Be sure to celebrate their successes and milestones, no matter how small. This will help them to feel appreciated and recognized in the household.  

But don’t just take this advice from me! At Service Credit Union, we benefit from unique insights into military life because many on our staff are either former military personnel or grew up in military families themselves. Here are some of their perspectives:

Mike Flint 

Branch Manager, Ramstein, Germany 

I grew up in a military family and have never known anything otherwise. My experience/words of wisdom are that growing up in a military family is a hard journey of discovering that home is not a physical location, but a community of people. 

Mike Flint

Chris Hooper 

Branch Manager, Kaiserslautern, Germany

While moving around frequently inherently has its cons, not many people get to say they lived and went to school in a foreign country. I remember hating our move to Germany as a teenager. Now, 20 years later, I consider it one of the best things to have ever happened to me! #Militarybrat

Chris Hooper

Shannon Mora 

Marketing Field Representative, Sembach, Germany

Moving every few years prepared me to be resilient and overcome most of life’s challenges.

Shannon Mora

Kiersten Custer 

Branch Manager, Ramstein, Germany

I was born into the Air Force and was an Air Force brat until I was 21 years old, when my dad retired. My experience was unique in that I had the privilege to stay in one place most of my life. I was also born and raised overseas, so I really got some unique experiences! Sometimes it was like I was on the outside looking in, watching all my friends and the people I was close to move away. Being a military brat made me appreciate the small things so much more and helped me adapt to ever-changing circumstances. I’m so very grateful for the life I had growing up as a military brat, and my advice to anyone would be to always have an open mind and enjoy the ride.

Kiersten Custer

Alyssa Ellis 

Branch Manager, Hohenfels, Germany 

Don’t forget to validate your child’s feelings as a military child. As adults we have the perspective to know that this lifestyle will do good things for them: Make them more adaptable. Make them good at talking to people and making friends. Make them versatile, resilient, well-rounded, all these things. It did all of those things for me, and with hindsight I am grateful. But in the moment, as a child, none of that is reassuring while things are hard. When they’re sad, they’re leaving their friends – again. When they’re feeling scared sleeping in yet another new room. When normalcy and consistency are stripped away.   

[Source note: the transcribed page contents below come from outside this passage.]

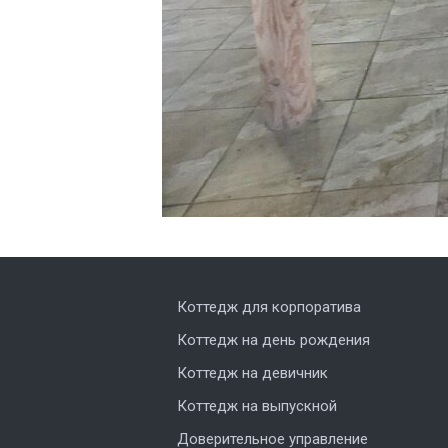
Коттедж для корпоратива
Коттедж на день рождения
Коттедж на девичник
Коттедж на выпускной
Доверительное управление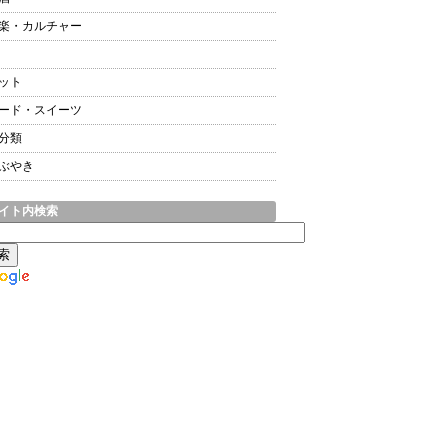
楽・カルチャー
ット
ード・スイーツ
分類
ぶやき
イト内検索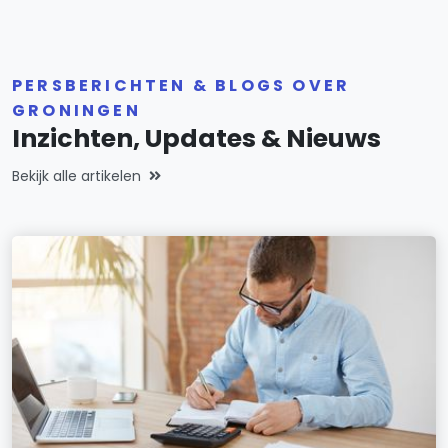
PERSBERICHTEN & BLOGS OVER
GRONINGEN
Inzichten, Updates & Nieuws
Bekijk alle artikelen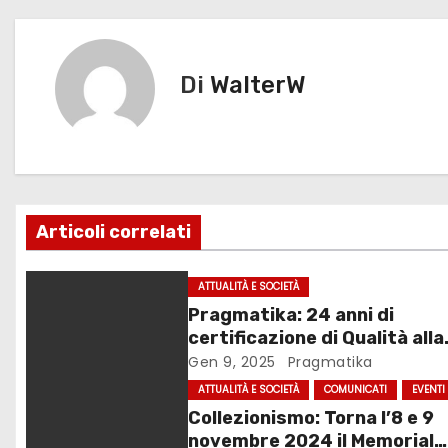
o
o
di
v
o
n
k
i
Di
WalterW
g
a
z
Articoli correlati
i
o
ATTUALITÀ E SOCIETÀ
Pragmatika: 24 anni di
n
certificazione di Qualità alla
base della crescita
Gen 9, 2025
Pragmatika
e
ATTUALITÀ E SOCIETÀ
COMUNICATI
EVENTI
a
Collezionismo: Torna l’8 e 9
novembre 2024 il Memorial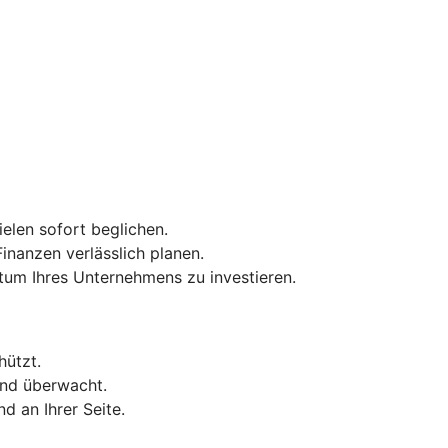
elen sofort beglichen.
inanzen verlässlich planen.
tum Ihres Unternehmens zu investieren.
hützt.
end überwacht.
d an Ihrer Seite.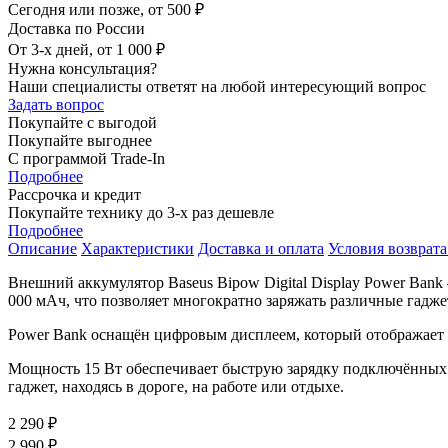
Сегодня или позже, от 500 ₽
Доставка по России
От 3-х дней, от 1 000 ₽
Нужна консультация?
Наши специалисты ответят на любой интересующий вопрос
Задать вопрос
Покупайте с выгодой
Покупайте выгоднее
С программой Trade-In
Подробнее
Рассрочка и кредит
Покупайте технику до 3-х раз дешевле
Подробнее
Описание
Характеристики
Доставка и оплата
Условия возврата
Внешний аккумулятор Baseus Bipow Digital Display Power Bank 
000 мАч, что позволяет многократно заряжать различные гадже
Power Bank оснащён цифровым дисплеем, который отображает т
Мощность 15 Вт обеспечивает быструю зарядку подключённых 
гаджет, находясь в дороге, на работе или отдыхе.
2 290 ₽
2 990 ₽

My parents, trying their best, would often try to force positivity. “Imagine the new friends you’ll make! How do you want to decorate your new room?” It made me feel like I wasn’t allowed to feel bad. But that sadness, that fear, all those “negative” emotions are valid and real. Sometimes what helps most is giving them a hug and telling them it’s okay to be sad. Give them the space to feel and work through their emotions. That, more than anything else, will make them strong.